Instructions to follow: An exact copy of the line containing "left wrist: (1338, 1166)" and of every line after it, through the last line of the material, is what should be returned.

········

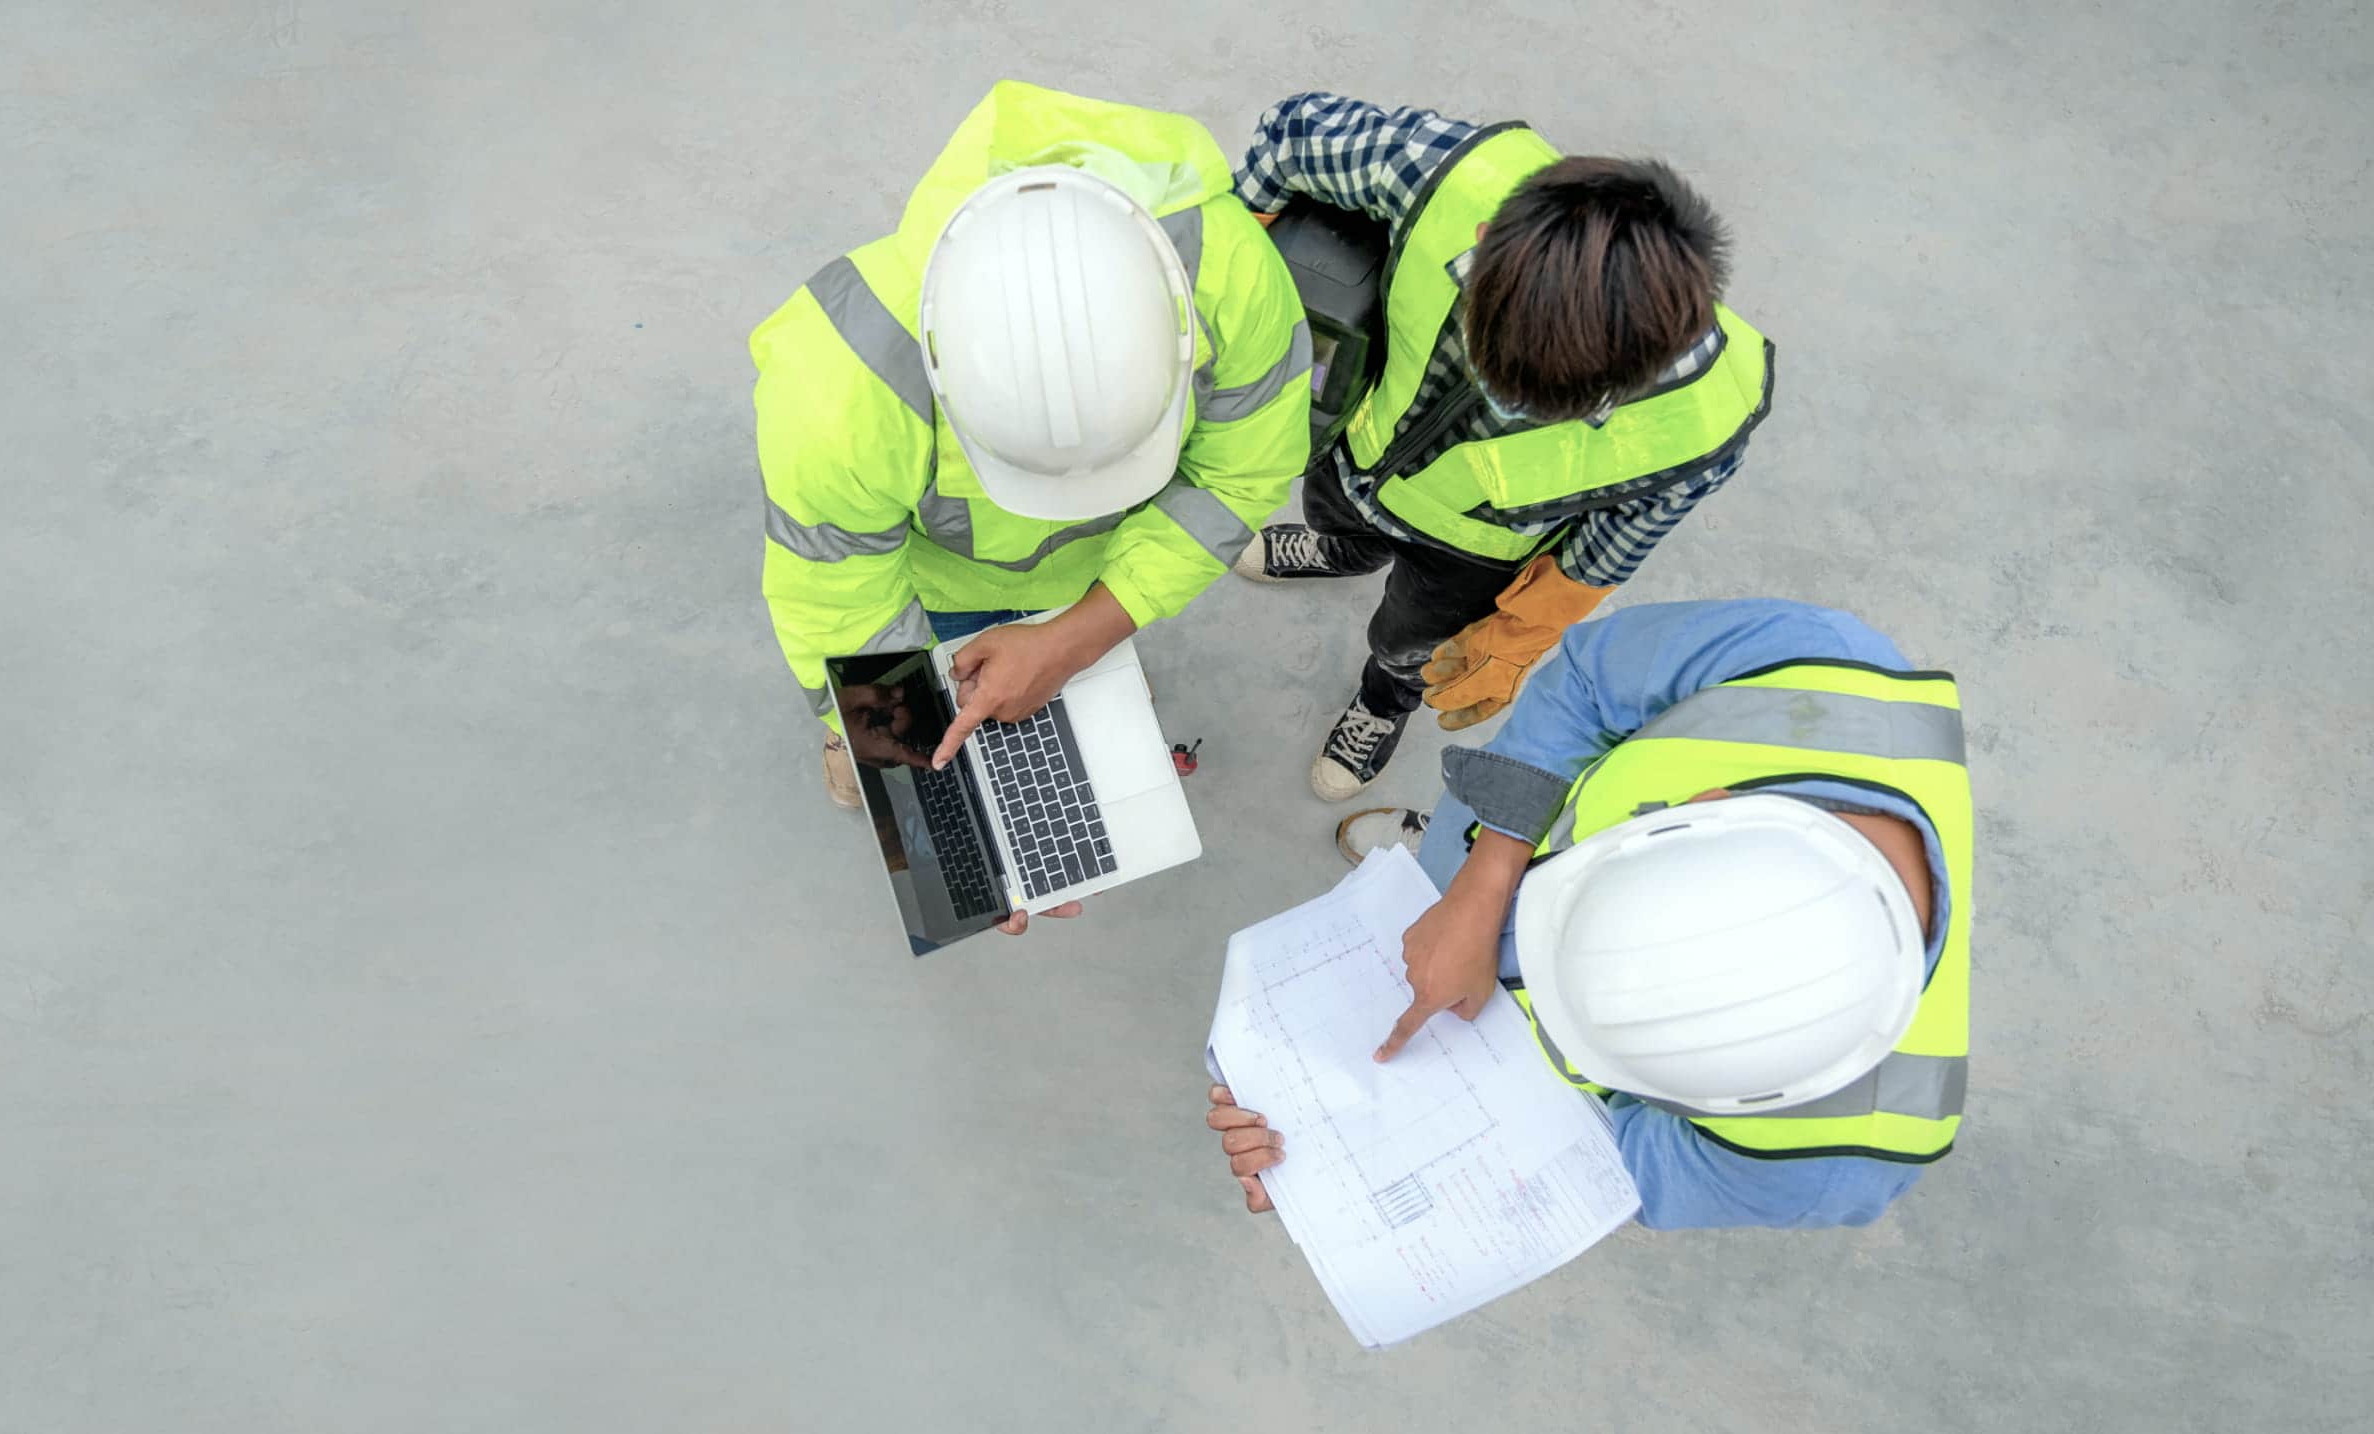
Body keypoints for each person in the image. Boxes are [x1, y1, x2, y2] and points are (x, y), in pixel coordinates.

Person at [1205, 600, 1972, 1229]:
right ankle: (1432, 855)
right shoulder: (1815, 666)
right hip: (1487, 854)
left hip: (1475, 1030)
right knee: (1455, 844)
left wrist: (1338, 1166)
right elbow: (1587, 684)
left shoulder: (1830, 1168)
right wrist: (1482, 877)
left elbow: (1587, 1172)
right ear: (1712, 805)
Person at [756, 81, 1324, 861]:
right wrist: (923, 775)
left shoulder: (1227, 276)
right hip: (933, 600)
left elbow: (1238, 480)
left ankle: (1087, 673)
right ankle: (864, 743)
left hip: (1100, 582)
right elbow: (839, 603)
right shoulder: (841, 382)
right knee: (903, 725)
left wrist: (1082, 636)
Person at [1225, 92, 1773, 803]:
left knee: (1408, 643)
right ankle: (1343, 550)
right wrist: (1228, 279)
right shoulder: (1445, 177)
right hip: (1355, 450)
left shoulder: (1702, 425)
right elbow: (1292, 135)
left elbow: (1608, 547)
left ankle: (1384, 703)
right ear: (1486, 239)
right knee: (1334, 513)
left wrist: (1518, 632)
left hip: (1469, 552)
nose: (1498, 400)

········

Written answer:
left wrist: (1338, 1166)
right elbow: (1587, 684)
left shoulder: (1830, 1168)
right wrist: (1482, 877)
left elbow: (1587, 1172)
right ear: (1712, 805)
Person at [756, 81, 1324, 861]:
right wrist: (923, 775)
left shoulder: (1227, 276)
right hip: (933, 600)
left elbow: (1238, 480)
left ankle: (1087, 673)
right ankle: (864, 743)
left hip: (1100, 582)
right elbow: (839, 603)
right shoulder: (841, 382)
right knee: (903, 725)
left wrist: (1082, 636)
Person at [1225, 92, 1773, 803]:
left knee: (1408, 643)
right ankle: (1343, 550)
right wrist: (1228, 279)
right shoulder: (1445, 177)
right hip: (1355, 450)
left shoulder: (1702, 425)
right elbow: (1292, 135)
left elbow: (1608, 547)
left ankle: (1384, 703)
right ear: (1486, 239)
right knee: (1334, 513)
left wrist: (1518, 632)
left hip: (1469, 552)
nose: (1498, 400)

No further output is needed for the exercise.